##### Supplied entries #####
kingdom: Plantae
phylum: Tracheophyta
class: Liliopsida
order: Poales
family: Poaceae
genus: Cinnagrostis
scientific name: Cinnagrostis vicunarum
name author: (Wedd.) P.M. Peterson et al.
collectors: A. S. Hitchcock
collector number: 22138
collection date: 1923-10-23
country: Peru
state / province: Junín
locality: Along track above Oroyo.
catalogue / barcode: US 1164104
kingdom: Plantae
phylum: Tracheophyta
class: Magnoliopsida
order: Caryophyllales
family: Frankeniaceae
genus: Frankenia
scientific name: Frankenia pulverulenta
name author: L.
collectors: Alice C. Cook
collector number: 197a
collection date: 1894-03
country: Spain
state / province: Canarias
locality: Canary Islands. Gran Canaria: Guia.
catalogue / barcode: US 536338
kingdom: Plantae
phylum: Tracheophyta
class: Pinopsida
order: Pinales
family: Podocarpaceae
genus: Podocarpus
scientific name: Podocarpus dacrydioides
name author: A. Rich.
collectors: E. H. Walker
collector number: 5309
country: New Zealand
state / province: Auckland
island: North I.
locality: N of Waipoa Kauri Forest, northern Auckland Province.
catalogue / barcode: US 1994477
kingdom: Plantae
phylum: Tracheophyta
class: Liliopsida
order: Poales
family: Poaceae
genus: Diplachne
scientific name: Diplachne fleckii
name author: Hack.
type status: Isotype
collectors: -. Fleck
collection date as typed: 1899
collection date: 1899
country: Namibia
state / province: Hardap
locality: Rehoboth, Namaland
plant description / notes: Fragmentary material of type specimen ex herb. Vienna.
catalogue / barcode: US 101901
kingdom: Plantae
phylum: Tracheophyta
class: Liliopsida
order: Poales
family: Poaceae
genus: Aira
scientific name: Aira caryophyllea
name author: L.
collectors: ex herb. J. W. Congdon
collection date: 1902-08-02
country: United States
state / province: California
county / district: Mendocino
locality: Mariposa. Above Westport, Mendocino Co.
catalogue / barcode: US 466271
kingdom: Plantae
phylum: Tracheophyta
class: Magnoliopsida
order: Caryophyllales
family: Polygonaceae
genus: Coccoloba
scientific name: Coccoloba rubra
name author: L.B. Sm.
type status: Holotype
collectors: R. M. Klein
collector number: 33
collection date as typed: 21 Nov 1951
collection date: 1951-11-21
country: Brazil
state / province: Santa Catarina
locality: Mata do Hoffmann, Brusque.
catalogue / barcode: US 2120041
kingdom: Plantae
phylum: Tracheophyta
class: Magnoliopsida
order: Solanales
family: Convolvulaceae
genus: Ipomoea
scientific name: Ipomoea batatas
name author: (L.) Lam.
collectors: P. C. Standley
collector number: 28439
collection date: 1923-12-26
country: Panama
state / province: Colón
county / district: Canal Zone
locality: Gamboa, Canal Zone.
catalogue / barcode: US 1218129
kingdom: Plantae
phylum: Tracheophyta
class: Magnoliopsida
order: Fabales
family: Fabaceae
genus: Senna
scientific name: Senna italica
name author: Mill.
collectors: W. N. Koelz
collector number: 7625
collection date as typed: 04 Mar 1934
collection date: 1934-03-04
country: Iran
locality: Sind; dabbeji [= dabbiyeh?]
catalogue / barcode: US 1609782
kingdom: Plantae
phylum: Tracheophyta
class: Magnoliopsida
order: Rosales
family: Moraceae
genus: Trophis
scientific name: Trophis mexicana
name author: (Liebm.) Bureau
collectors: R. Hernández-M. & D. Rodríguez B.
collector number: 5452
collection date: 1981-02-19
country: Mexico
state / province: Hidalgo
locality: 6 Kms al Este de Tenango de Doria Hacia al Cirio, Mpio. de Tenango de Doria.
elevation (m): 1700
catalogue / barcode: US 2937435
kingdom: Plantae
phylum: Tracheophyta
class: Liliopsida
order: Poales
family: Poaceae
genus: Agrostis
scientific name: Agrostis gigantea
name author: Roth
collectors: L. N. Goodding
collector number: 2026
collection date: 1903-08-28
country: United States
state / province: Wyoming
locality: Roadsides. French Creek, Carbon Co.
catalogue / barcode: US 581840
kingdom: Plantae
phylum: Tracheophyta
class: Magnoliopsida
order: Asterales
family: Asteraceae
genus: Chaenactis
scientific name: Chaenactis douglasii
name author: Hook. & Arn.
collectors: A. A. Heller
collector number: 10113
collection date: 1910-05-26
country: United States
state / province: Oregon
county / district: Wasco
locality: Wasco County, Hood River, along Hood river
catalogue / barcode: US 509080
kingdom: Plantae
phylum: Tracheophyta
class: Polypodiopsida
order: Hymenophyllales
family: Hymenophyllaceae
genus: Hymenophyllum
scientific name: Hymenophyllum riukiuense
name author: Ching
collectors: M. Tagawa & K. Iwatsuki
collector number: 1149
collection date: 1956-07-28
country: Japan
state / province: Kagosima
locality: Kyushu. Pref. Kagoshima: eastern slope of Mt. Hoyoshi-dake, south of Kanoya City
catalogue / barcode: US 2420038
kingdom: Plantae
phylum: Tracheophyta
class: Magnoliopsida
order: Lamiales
#####
- _Required task_: Output the lines above as a JSON list of strings with one string per line, leaving out any blank lines.

- _Exercise output_:
[
  "kingdom: Plantae",
  "phylum: Tracheophyta",
  "class: Liliopsida",
  "order: Poales",
  "family: Poaceae",
  "genus: Cinnagrostis",
  "scientific name: Cinnagrostis vicunarum",
  "name author: (Wedd.) P.M. Peterson et al.",
  "collectors: A. S. Hitchcock",
  "collector number: 22138",
  "collection date: 1923-10-23",
  "country: Peru",
  "state / province: Junín",
  "locality: Along track above Oroyo.",
  "catalogue / barcode: US 1164104",
  "kingdom: Plantae",
  "phylum: Tracheophyta",
  "class: Magnoliopsida",
  "order: Caryophyllales",
  "family: Frankeniaceae",
  "genus: Frankenia",
  "scientific name: Frankenia pulverulenta",
  "name author: L.",
  "collectors: Alice C. Cook",
  "collector number: 197a",
  "collection date: 1894-03",
  "country: Spain",
  "state / province: Canarias",
  "locality: Canary Islands. Gran Canaria: Guia.",
  "catalogue / barcode: US 536338",
  "kingdom: Plantae",
  "phylum: Tracheophyta",
  "class: Pinopsida",
  "order: Pinales",
  "family: Podocarpaceae",
  "genus: Podocarpus",
  "scientific name: Podocarpus dacrydioides",
  "name author: A. Rich.",
  "collectors: E. H. Walker",
  "collector number: 5309",
  "country: New Zealand",
  "state / province: Auckland",
  "island: North I.",
  "locality: N of Waipoa Kauri Forest, northern Auckland Province.",
  "catalogue / barcode: US 1994477",
  "kingdom: Plantae",
  "phylum: Tracheophyta",
  "class: Liliopsida",
  "order: Poales",
  "family: Poaceae",
  "genus: Diplachne",
  "scientific name: Diplachne fleckii",
  "name author: Hack.",
  "type status: Isotype",
  "collectors: -. Fleck",
  "collection date as typed: 1899",
  "collection date: 1899",
  "country: Namibia",
  "state / province: Hardap",
  "locality: Rehoboth, Namaland",
  "plant description / notes: Fragmentary material of type specimen ex herb. Vienna.",
  "catalogue / barcode: US 101901",
  "kingdom: Plantae",
  "phylum: Tracheophyta",
  "class: Liliopsida",
  "order: Poales",
  "family: Poaceae",
  "genus: Aira",
  "scientific name: Aira caryophyllea",
  "name author: L.",
  "collectors: ex herb. J. W. Congdon",
  "collection date: 1902-08-02",
  "country: United States",
  "state / province: California",
  "county / district: Mendocino",
  "locality: Mariposa. Above Westport, Mendocino Co.",
  "catalogue / barcode: US 466271",
  "kingdom: Plantae",
  "phylum: Tracheophyta",
  "class: Magnoliopsida",
  "order: Caryophyllales",
  "family: Polygonaceae",
  "genus: Coccoloba",
  "scientific name: Coccoloba rubra",
  "name author: L.B. Sm.",
  "type status: Holotype",
  "collectors: R. M. Klein",
  "collector number: 33",
  "collection date as typed: 21 Nov 1951",
  "collection date: 1951-11-21",
  "country: Brazil",
  "state / province: Santa Catarina",
  "locality: Mata do Hoffmann, Brusque.",
  "catalogue / barcode: US 2120041",
  "kingdom: Plantae",
  "phylum: Tracheophyta",
  "class: Magnoliopsida",
  "order: Solanales",
  "family: Convolvulaceae",
  "genus: Ipomoea",
  "scientific name: Ipomoea batatas",
  "name author: (L.) Lam.",
  "collectors: P. C. Standley",
  "collector number: 28439",
  "collection date: 1923-12-26",
  "country: Panama",
  "state / province: Colón",
  "county / district: Canal Zone",
  "locality: Gamboa, Canal Zone.",
  "catalogue / barcode: US 1218129",
  "kingdom: Plantae",
  "phylum: Tracheophyta",
  "class: Magnoliopsida",
  "order: Fabales",
  "family: Fabaceae",
  "genus: Senna",
  "scientific name: Senna italica",
  "name author: Mill.",
  "collectors: W. N. Koelz",
  "collector number: 7625",
  "collection date as typed: 04 Mar 1934",
  "collection date: 1934-03-04",
  "country: Iran",
  "locality: Sind; dabbeji [= dabbiyeh?]",
  "catalogue / barcode: US 1609782",
  "kingdom: Plantae",
  "phylum: Tracheophyta",
  "class: Magnoliopsida",
  "order: Rosales",
  "family: Moraceae",
  "genus: Trophis",
  "scientific name: Trophis mexicana",
  "name author: (Liebm.) Bureau",
  "collectors: R. Hernández-M. & D. Rodríguez B.",
  "collector number: 5452",
  "collection date: 1981-02-19",
  "country: Mexico",
  "state / province: Hidalgo",
  "locality: 6 Kms al Este de Tenango de Doria Hacia al Cirio, Mpio. de Tenango de Doria.",
  "elevation (m): 1700",
  "catalogue / barcode: US 2937435",
  "kingdom: Plantae",
  "phylum: Tracheophyta",
  "class: Liliopsida",
  "order: Poales",
  "family: Poaceae",
  "genus: Agrostis",
  "scientific name: Agrostis gigantea",
  "name author: Roth",
  "collectors: L. N. Goodding",
  "collector number: 2026",
  "collection date: 1903-08-28",
  "country: United States",
  "state / province: Wyoming",
  "locality: Roadsides. French Creek, Carbon Co.",
  "catalogue / barcode: US 581840",
  "kingdom: Plantae",
  "phylum: Tracheophyta",
  "class: Magnoliopsida",
  "order: Asterales",
  "family: Asteraceae",
  "genus: Chaenactis",
  "scientific name: Chaenactis douglasii",
  "name author: Hook. & Arn.",
  "collectors: A. A. Heller",
  "collector number: 10113",
  "collection date: 1910-05-26",
  "country: United States",
  "state / province: Oregon",
  "county / district: Wasco",
  "locality: Wasco County, Hood River, along Hood river",
  "catalogue / barcode: US 509080",
  "kingdom: Plantae",
  "phylum: Tracheophyta",
  "class: Polypodiopsida",
  "order: Hymenophyllales",
  "family: Hymenophyllaceae",
  "genus: Hymenophyllum",
  "scientific name: Hymenophyllum riukiuense",
  "name author: Ching",
  "collectors: M. Tagawa & K. Iwatsuki",
  "collector number: 1149",
  "collection date: 1956-07-28",
  "country: Japan",
  "state / province: Kagosima",
  "locality: Kyushu. Pref. Kagoshima: eastern slope of Mt. Hoyoshi-dake, south of Kanoya City",
  "catalogue / barcode: US 2420038",
  "kingdom: Plantae",
  "phylum: Tracheophyta",
  "class: Magnoliopsida",
  "order: Lamiales"
]